(Recorded data)

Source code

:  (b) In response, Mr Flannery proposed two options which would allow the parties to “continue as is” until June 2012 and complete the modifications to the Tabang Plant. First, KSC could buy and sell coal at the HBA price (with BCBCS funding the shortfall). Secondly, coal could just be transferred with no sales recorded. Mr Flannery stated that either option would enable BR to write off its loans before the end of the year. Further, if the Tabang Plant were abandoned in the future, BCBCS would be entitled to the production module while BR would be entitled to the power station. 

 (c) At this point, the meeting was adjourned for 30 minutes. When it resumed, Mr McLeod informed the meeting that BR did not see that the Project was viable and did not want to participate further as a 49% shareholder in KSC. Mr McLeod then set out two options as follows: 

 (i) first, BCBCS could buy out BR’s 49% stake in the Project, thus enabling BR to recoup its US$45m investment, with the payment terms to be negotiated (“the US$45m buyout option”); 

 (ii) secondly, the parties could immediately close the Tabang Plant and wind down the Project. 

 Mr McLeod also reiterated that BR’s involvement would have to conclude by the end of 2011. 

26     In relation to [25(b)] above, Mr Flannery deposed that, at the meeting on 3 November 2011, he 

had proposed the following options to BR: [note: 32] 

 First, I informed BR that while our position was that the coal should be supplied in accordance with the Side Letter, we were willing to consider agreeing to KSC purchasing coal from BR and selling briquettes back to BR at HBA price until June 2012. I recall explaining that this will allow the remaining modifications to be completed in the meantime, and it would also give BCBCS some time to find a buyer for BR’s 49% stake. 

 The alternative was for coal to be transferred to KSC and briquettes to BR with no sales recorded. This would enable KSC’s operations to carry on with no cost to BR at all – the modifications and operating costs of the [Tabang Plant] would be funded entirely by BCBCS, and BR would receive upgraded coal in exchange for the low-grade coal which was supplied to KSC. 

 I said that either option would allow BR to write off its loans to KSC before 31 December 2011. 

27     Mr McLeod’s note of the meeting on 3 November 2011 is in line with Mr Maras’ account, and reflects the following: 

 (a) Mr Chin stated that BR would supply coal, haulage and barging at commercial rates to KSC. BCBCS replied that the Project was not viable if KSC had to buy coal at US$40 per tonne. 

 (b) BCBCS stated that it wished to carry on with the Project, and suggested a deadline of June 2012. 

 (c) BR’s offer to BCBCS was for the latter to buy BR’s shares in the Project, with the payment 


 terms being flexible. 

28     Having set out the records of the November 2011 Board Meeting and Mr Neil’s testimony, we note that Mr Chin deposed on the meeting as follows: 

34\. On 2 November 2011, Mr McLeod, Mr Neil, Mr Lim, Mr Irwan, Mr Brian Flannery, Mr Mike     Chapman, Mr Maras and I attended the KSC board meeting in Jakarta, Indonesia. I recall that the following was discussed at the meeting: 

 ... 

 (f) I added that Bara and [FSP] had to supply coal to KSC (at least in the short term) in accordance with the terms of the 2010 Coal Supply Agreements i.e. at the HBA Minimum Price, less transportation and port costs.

TO-DO ITEM:
With the first line of the records as the start and the line holding "(i) first, BCBCS" as the end, please copy exactly those lines and no others.

THE COMPLETED TASK:
Source code

:  (b) In response, Mr Flannery proposed two options which would allow the parties to “continue as is” until June 2012 and complete the modifications to the Tabang Plant. First, KSC could buy and sell coal at the HBA price (with BCBCS funding the shortfall). Secondly, coal could just be transferred with no sales recorded. Mr Flannery stated that either option would enable BR to write off its loans before the end of the year. Further, if the Tabang Plant were abandoned in the future, BCBCS would be entitled to the production module while BR would be entitled to the power station. 

 (c) At this point, the meeting was adjourned for 30 minutes. When it resumed, Mr McLeod informed the meeting that BR did not see that the Project was viable and did not want to participate further as a 49% shareholder in KSC. Mr McLeod then set out two options as follows: 

 (i) first, BCBCS could buy out BR’s 49% stake in the Project, thus enabling BR to recoup its US$45m investment, with the payment terms to be negotiated (“the US$45m buyout option”); 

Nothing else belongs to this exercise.